Data shown:
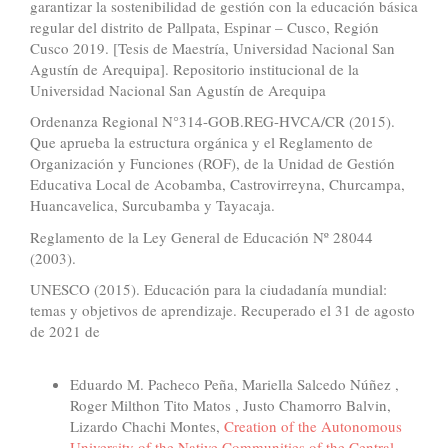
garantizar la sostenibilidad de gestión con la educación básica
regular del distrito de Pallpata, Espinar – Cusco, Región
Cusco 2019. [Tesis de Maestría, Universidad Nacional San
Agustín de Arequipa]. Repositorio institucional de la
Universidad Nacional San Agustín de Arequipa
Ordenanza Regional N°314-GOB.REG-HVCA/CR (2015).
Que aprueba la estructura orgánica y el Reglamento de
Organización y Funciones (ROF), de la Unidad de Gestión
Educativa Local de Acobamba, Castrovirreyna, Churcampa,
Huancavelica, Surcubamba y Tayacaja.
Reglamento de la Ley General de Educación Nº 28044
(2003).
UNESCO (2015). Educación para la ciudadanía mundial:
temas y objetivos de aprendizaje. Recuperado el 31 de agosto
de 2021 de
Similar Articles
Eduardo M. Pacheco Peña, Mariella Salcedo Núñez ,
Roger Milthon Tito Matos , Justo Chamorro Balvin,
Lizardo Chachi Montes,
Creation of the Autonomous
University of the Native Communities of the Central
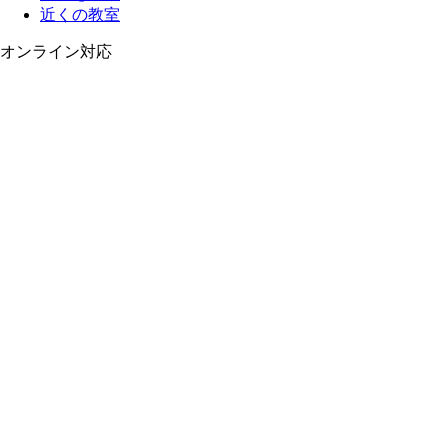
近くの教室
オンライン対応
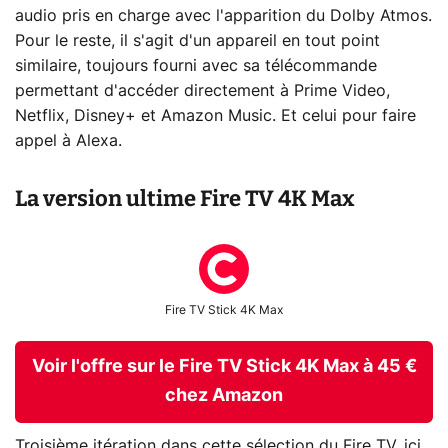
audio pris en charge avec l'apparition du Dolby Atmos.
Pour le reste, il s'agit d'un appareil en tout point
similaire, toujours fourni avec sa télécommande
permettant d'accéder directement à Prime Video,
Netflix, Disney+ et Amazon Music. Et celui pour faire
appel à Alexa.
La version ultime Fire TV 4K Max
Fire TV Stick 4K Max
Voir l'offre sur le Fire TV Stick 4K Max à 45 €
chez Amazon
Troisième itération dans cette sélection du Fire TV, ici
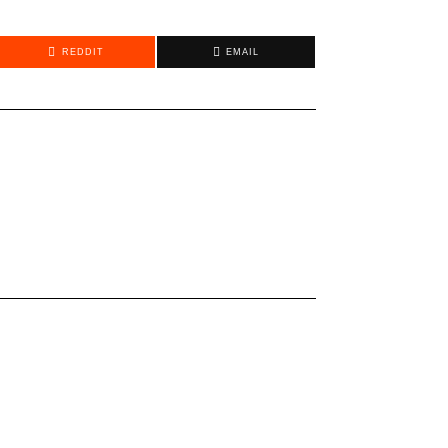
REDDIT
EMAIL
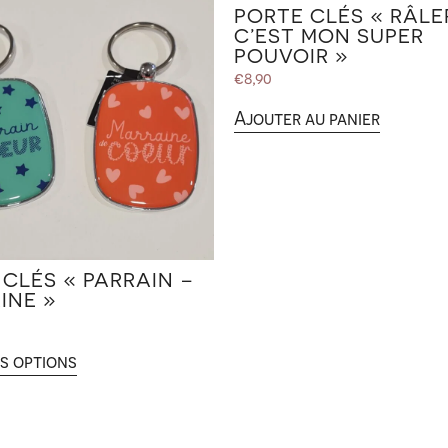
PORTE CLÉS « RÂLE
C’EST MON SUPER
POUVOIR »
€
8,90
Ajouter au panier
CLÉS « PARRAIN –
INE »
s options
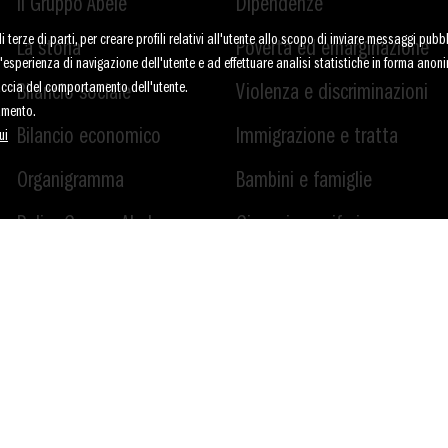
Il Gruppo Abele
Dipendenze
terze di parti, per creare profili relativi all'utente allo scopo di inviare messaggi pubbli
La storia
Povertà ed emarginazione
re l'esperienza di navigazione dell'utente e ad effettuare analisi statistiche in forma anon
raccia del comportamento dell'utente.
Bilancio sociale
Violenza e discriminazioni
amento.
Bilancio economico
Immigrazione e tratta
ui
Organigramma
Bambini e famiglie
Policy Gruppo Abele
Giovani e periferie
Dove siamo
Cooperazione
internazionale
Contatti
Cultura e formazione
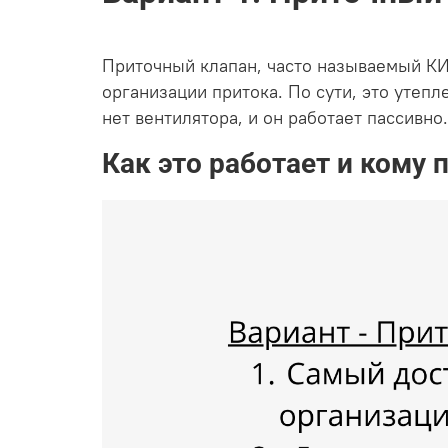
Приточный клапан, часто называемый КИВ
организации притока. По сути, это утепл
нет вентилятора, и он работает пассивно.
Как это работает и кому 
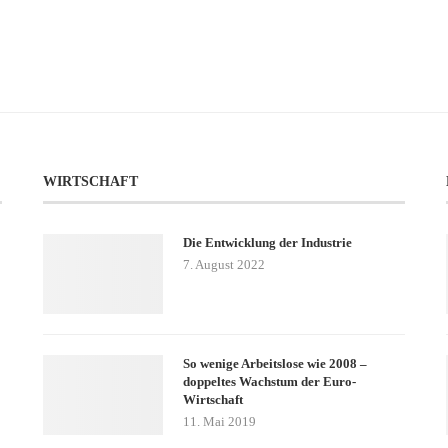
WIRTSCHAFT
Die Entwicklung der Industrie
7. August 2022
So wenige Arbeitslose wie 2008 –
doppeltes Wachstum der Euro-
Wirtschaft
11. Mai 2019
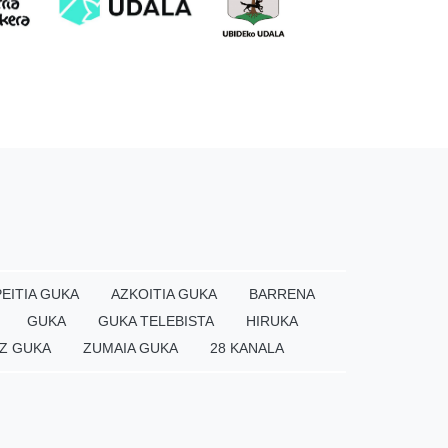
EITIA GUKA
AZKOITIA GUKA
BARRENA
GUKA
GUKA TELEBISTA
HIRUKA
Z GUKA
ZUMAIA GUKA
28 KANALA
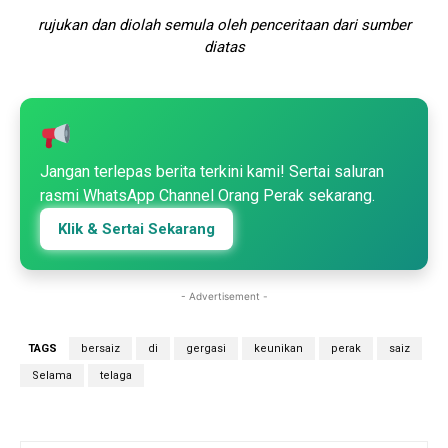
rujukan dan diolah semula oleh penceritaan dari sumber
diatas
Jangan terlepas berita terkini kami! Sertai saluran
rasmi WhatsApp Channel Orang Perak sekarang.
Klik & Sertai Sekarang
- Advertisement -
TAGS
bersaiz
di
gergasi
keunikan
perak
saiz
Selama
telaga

Written task: Look at the records above. Copy every line where the string "работает" occurs.

Answer to the exercise:
нет вентилятора, и он работает пассивно.
Как это работает и кому 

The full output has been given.